Eucalyptus petiolaris, commonly known as Eyre Peninsula blue gum, water gum or blue gum, is a species of small to medium-sized tree that is endemic to South Australia. It is also naturalised in Western Australia. It has rough, flaky bark on the trunk, smooth greyish bark above, lance-shaped adult leaves, flower buds in groups of three, cream-coloured, yellow, pink or red flowers and cup-shaped or barrel-shaped fruit.

==Description==
Eucalyptus petiolaris is a tree that typically grows to a height of 15-20 m and forms a lignotuber.
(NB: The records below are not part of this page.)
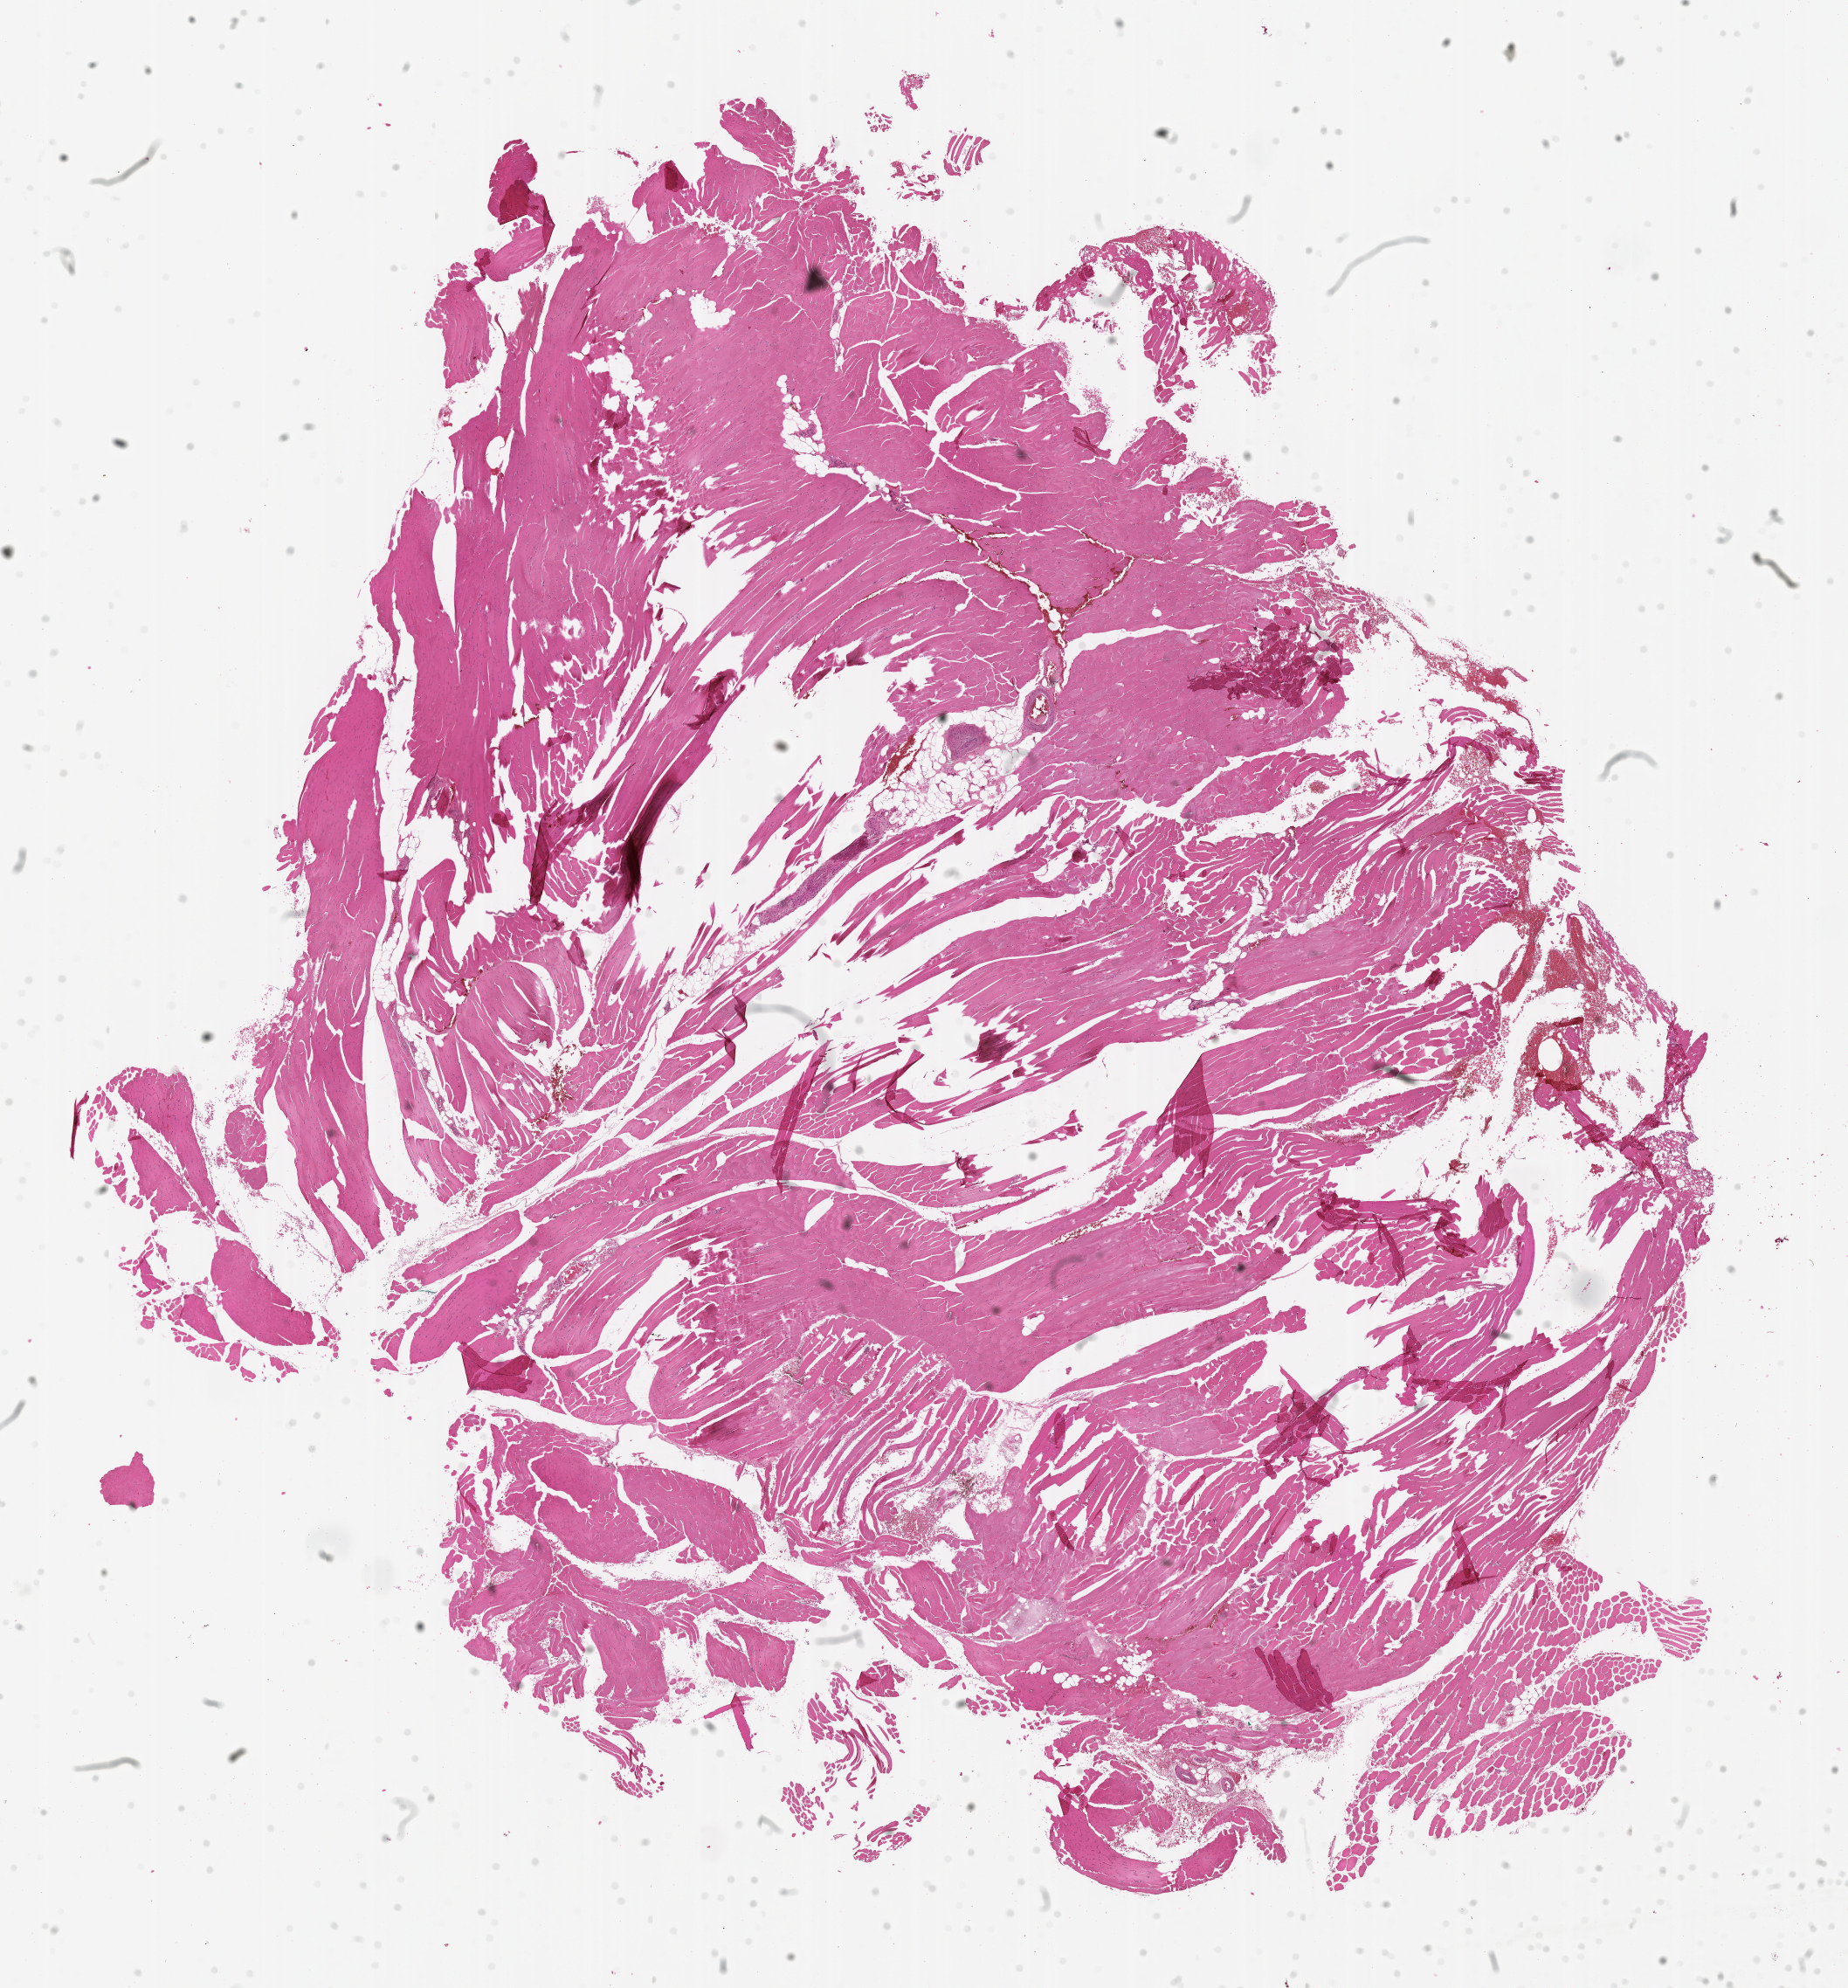
H&E whole-slide image, a low-resolution overview of the entire scanned area, about 17.0 x 18.3 mm (from a 20x scan).
Patient diagnosis (cohort enrolment): sarcoma (site not recorded at cohort level).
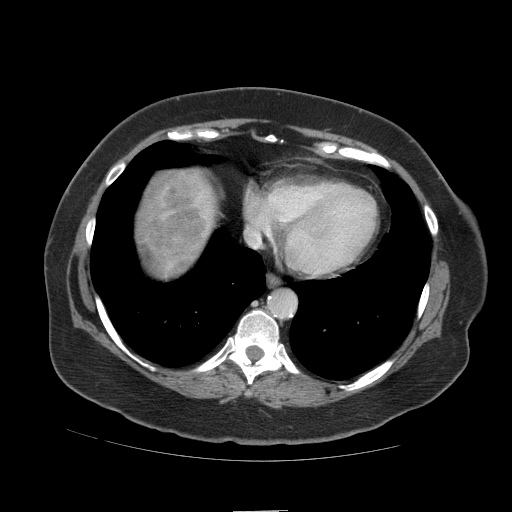
Contrast-enhanced abdominal CT (liver protocol), one axial slice. Position 100 of 109 along the scan axis. Soft-tissue window (W 400 / L 40 HU). 2.5 mm slice thickness. 512 × 512 image matrix, field of view 420 × 420 mm. Case-level facts recorded for this patient, not image findings: diagnosis: hepatocellular carcinoma (patient treated with transarterial chemoembolisation; whether this scan precedes or follows treatment is not stated here); TNM stage (as recorded): Stage-IVB.
Annotated regions visible in this slice (semi-automatic segmentation, software-assisted and operator-edited):
- liver parenchyma outside the tumour (the mass and vessels are separate outlines, so this box may not span the whole liver): bounding box (x1, y1, x2, y2) in pixels: (142, 168, 216, 252)
- mass: (134, 169, 216, 277)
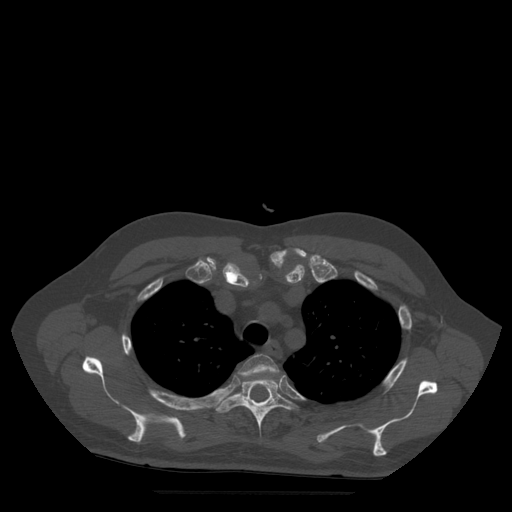
CT including the spine, one axial slice; position 396 of 522 along the scan axis; bone window (W 1800 / L 400 HU); 1.25 mm slice thickness; 512 × 512 image matrix, field of view 420 × 420 mm. Patient age 72 years. From the clinical record (not read from this slice): primary cancer: prostate.
Structures marked on this image (semi-automatically segmented with operator editing):
- T3 vertebra: bounding box (x1, y1, x2, y2) in pixels: (238, 355, 280, 382)
- T4 vertebra: (216, 377, 298, 437)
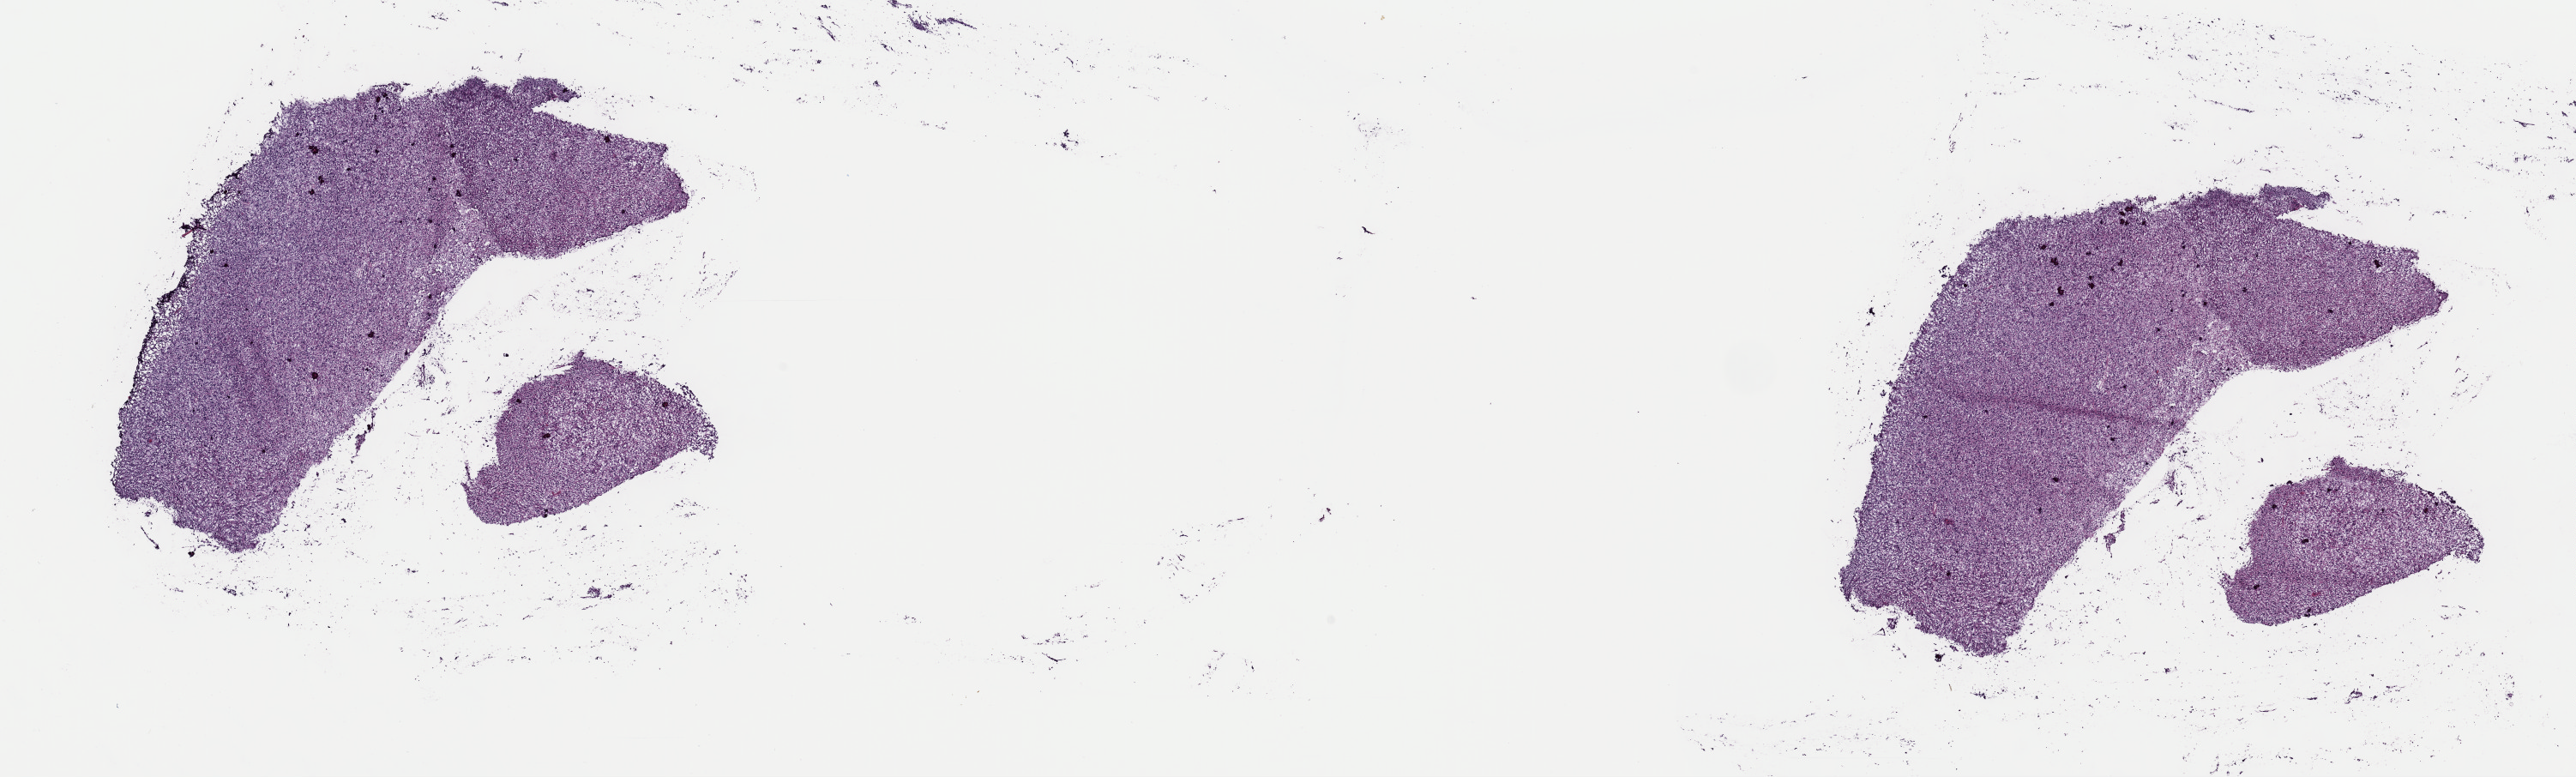
Whole-slide histology image, Hematoxylin and eosin (H&E) stained, whole scanned area (about 23.7 x 7.2 mm, from a 40x scan) shown as a low-resolution overview. Frozen section from the top of the tissue portion. Primary tumour sample from the brain. Female, age 21 years at initial diagnosis.
Pathologic diagnosis: Glioblastoma (occipital lobe).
It has rough, flaky bark on part or all of the trunk, smooth greyish and yellowish bark above. Young plants and coppice regrowth have dull greyish green, egg-shaped leaves that are 60-90 mm long and 38-68 mm wide. Adult leaves are the same shade of green on both sides, lance-shaped or curved, 85-150 mm long and 12-25 mm wide tapering to a petiole 12-27 mm long. The flower buds are arranged in leaf axils in groups of three on an unbranched, pendent peduncle 9-22 mm long, the individual buds on pedicels 6-17 mm long. Mature buds are oval to cylindrical, 11-17 mm long and 7-10 mm wide with a conical to slightly beaked operculum. Flowering occurs from August to January and the flowers are cream-coloured to yellow or pink to brilliant red. The fruit is a woody, cup-shaped or barrel-shaped capsule 11-17 mm long and 10-15 mm wide with the valves enclosed below the rim.

==Taxonomy==
Eyre Peninsula blue gum was first formally described in 1979 by Douglas John Boland who gave it the name Eucalyptus leucoxylon subsp. petiolaris. The description was published in Australian Forest Research from material he collected near Pillaworta Creek in 1971. In 1992, Kevin James Rule raised the subspecies to species status as E. petiolaris. The specific epithet (petiolaris) is from Latin, meaning "having a petiole".

==Distribution and habitat==
Eucalyptus petiolaris grows in remnants on farms, roadsides and a few flora reserves in hilly or undulating terrain near Port Lincoln and near Cleve. It has also been naturalised in a few coastal area in Western Australia.